Stored data entries:
Segment Open
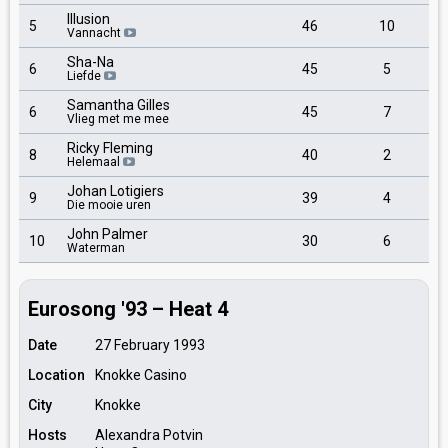
Illusion
5
46
10
Vannacht
Sha-Na
6
45
5
Liefde
Samantha Gilles
6
45
7
Vlieg met me mee
Ricky Fleming
8
40
2
Helemaal
Johan Lotigiers
9
39
4
Die mooie uren
John Palmer
10
30
6
Waterman
Eurosong '93 – Heat 4
Date
27 February 1993
Location
Knokke Casino
City
Knokke
Hosts
Alexandra Potvin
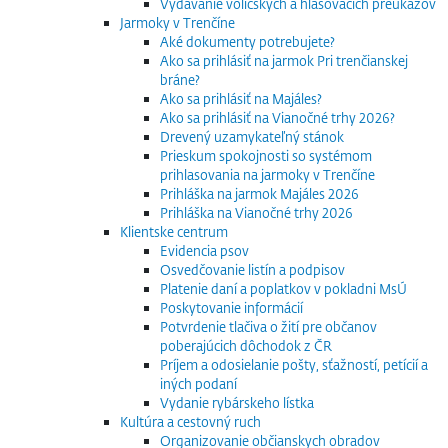
Vydávanie voličských a hlasovacích preukazov
Jarmoky v Trenčíne
Aké dokumenty potrebujete?
Ako sa prihlásiť na jarmok Pri trenčianskej
bráne?
Ako sa prihlásiť na Majáles?
Ako sa prihlásiť na Vianočné trhy 2026?
Drevený uzamykateľný stánok
Prieskum spokojnosti so systémom
prihlasovania na jarmoky v Trenčíne
Prihláška na jarmok Majáles 2026
Prihláška na Vianočné trhy 2026
Klientske centrum
Evidencia psov
Osvedčovanie listín a podpisov
Platenie daní a poplatkov v pokladni MsÚ
Poskytovanie informácií
Potvrdenie tlačiva o žití pre občanov
poberajúcich dôchodok z ČR
Príjem a odosielanie pošty, sťažností, petícií a
iných podaní
Vydanie rybárskeho lístka
Kultúra a cestovný ruch
Organizovanie občianskych obradov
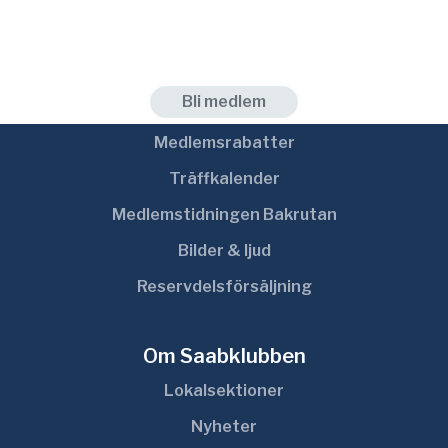
r
:
Medlem
Bli medlem
Medlemsrabatter
Träffkalender
Medlemstidningen Bakrutan
Bilder & ljud
Reservdelsförsäljning
Om Saabklubben
Lokalsektioner
Nyheter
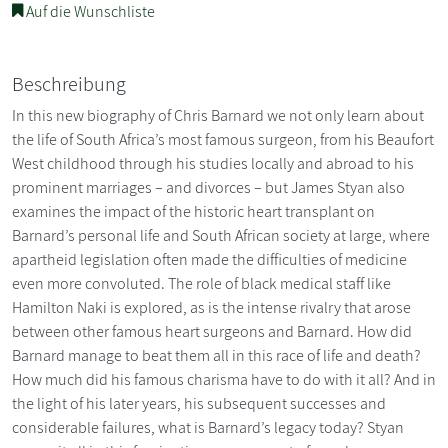
Auf die Wunschliste
Beschreibung
In this new biography of Chris Barnard we not only learn about
the life of South Africa’s most famous surgeon, from his Beaufort
West childhood through his studies locally and abroad to his
prominent marriages – and divorces – but James Styan also
examines the impact of the historic heart transplant on
Barnard’s personal life and South African society at large, where
apartheid legislation often made the difficulties of medicine
even more convoluted. The role of black medical staff like
Hamilton Naki is explored, as is the intense rivalry that arose
between other famous heart surgeons and Barnard. How did
Barnard manage to beat them all in this race of life and death?
How much did his famous charisma have to do with it all? And in
the light of his later years, his subsequent successes and
considerable failures, what is Barnard’s legacy today? Styan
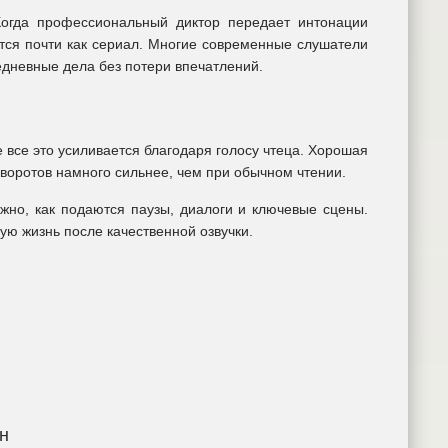
Когда профессиональный диктор передает интонации
тся почти как сериал. Многие современные слушатели
дневные дела без потери впечатлений.
 все это усиливается благодаря голосу чтеца. Хорошая
оворотов намного сильнее, чем при обычном чтении.
но, как подаются паузы, диалоги и ключевые сцены.
ю жизнь после качественной озвучки.
н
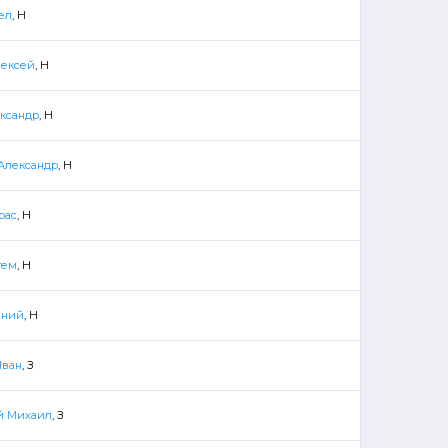
ел
, Н
лексей
, Н
ександр
, Н
 Александр
, Н
рас
, Н
тем
, Н
ений
, Н
Иван
, З
й Михаил
, З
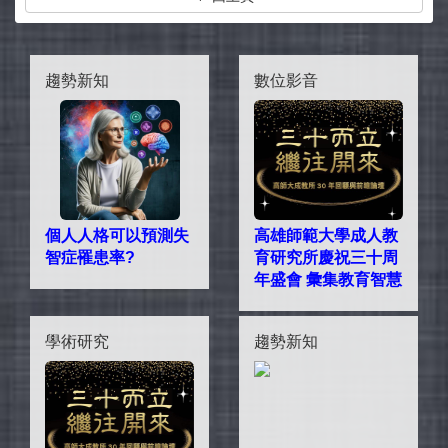
趨勢新知
數位影音
個人人格可以預測失
高雄師範大學成人教
智症罹患率?
育研究所慶祝三十周
年盛會 彙集教育智慧
學術研究
趨勢新知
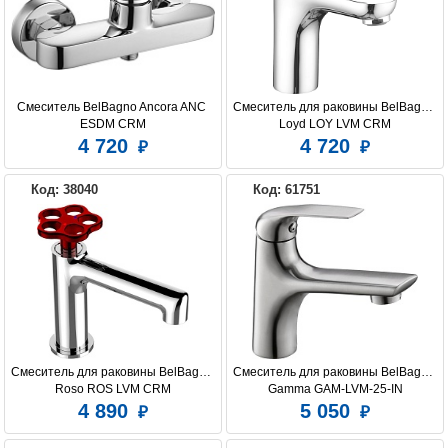
Смеситель BelBagno Ancora ANC 
Смеситель для раковины BelBagno 
ESDM CRM
Loyd LOY LVM CRM
4 720
4 720
Код: 38040
Код: 61751
Смеситель для раковины BelBagno 
Смеситель для раковины BelBagno 
Roso ROS LVM CRM
Gamma GAM-LVM-25-IN
4 890
5 050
Segment Closed
WORK REQUEST: Apart from the pictures, all of the data should be repeated exactly.

THE ANSWER:
Illusion
5
46
10
Vannacht
Sha-Na
6
45
5
Liefde
Samantha Gilles
6
45
7
Vlieg met me mee
Ricky Fleming
8
40
2
Helemaal
Johan Lotigiers
9
39
4
Die mooie uren
John Palmer
10
30
6
Waterman
Eurosong '93 – Heat 4
Date
27 February 1993
Location
Knokke Casino
City
Knokke
Hosts
Alexandra Potvin
Vydávanie voličských a hlasovacích preukazov
Jarmoky v Trenčíne
Aké dokumenty potrebujete?
Ako sa prihlásiť na jarmok Pri trenčianskej
bráne?
Ako sa prihlásiť na Majáles?
Ako sa prihlásiť na Vianočné trhy 2026?
Drevený uzamykateľný stánok
Prieskum spokojnosti so systémom
prihlasovania na jarmoky v Trenčíne
Prihláška na jarmok Majáles 2026
Prihláška na Vianočné trhy 2026
Klientske centrum
Evidencia psov
Osvedčovanie listín a podpisov
Platenie daní a poplatkov v pokladni MsÚ
Poskytovanie informácií
Potvrdenie tlačiva o žití pre občanov
poberajúcich dôchodok z ČR
Príjem a odosielanie pošty, sťažností, petícií a
iných podaní
Vydanie rybárskeho lístka
Kultúra a cestovný ruch
Organizovanie občianskych obradov
r
:
Medlem
Bli medlem
Medlemsrabatter
Träffkalender
Medlemstidningen Bakrutan
Bilder & ljud
Reservdelsförsäljning
Om Saabklubben
Lokalsektioner
Nyheter
Auf die Wunschliste
Beschreibung
In this new biography of Chris Barnard we not only learn about
the life of South Africa’s most famous surgeon, from his Beaufort
West childhood through his studies locally and abroad to his
prominent marriages – and divorces – but James Styan also
examines the impact of the historic heart transplant on
Barnard’s personal life and South African society at large, where
apartheid legislation often made the difficulties of medicine
even more convoluted. The role of black medical staff like
Hamilton Naki is explored, as is the intense rivalry that arose
between other famous heart surgeons and Barnard. How did
Barnard manage to beat them all in this race of life and death?
How much did his famous charisma have to do with it all? And in
the light of his later years, his subsequent successes and
considerable failures, what is Barnard’s legacy today? Styan
Когда профессиональный диктор передает интонации
тся почти как сериал. Многие современные слушатели
дневные дела без потери впечатлений.
 все это усиливается благодаря голосу чтеца. Хорошая
оворотов намного сильнее, чем при обычном чтении.
но, как подаются паузы, диалоги и ключевые сцены.
ю жизнь после качественной озвучки.
н
ел
, Н
лексей
, Н
ександр
, Н
 Александр
, Н
рас
, Н
тем
, Н
ений
, Н
Иван
, З
й Михаил
, З
趨勢新知
數位影音
個人人格可以預測失
高雄師範大學成人教
智症罹患率?
育研究所慶祝三十周
年盛會 彙集教育智慧
學術研究
趨勢新知
Смеситель BelBagno Ancora ANC 
Смеситель для раковины BelBagno 
ESDM CRM
Loyd LOY LVM CRM
4 720
4 720
Код: 38040
Код: 61751
Смеситель для раковины BelBagno 
Смеситель для раковины BelBagno 
Roso ROS LVM CRM
Gamma GAM-LVM-25-IN
4 890
5 050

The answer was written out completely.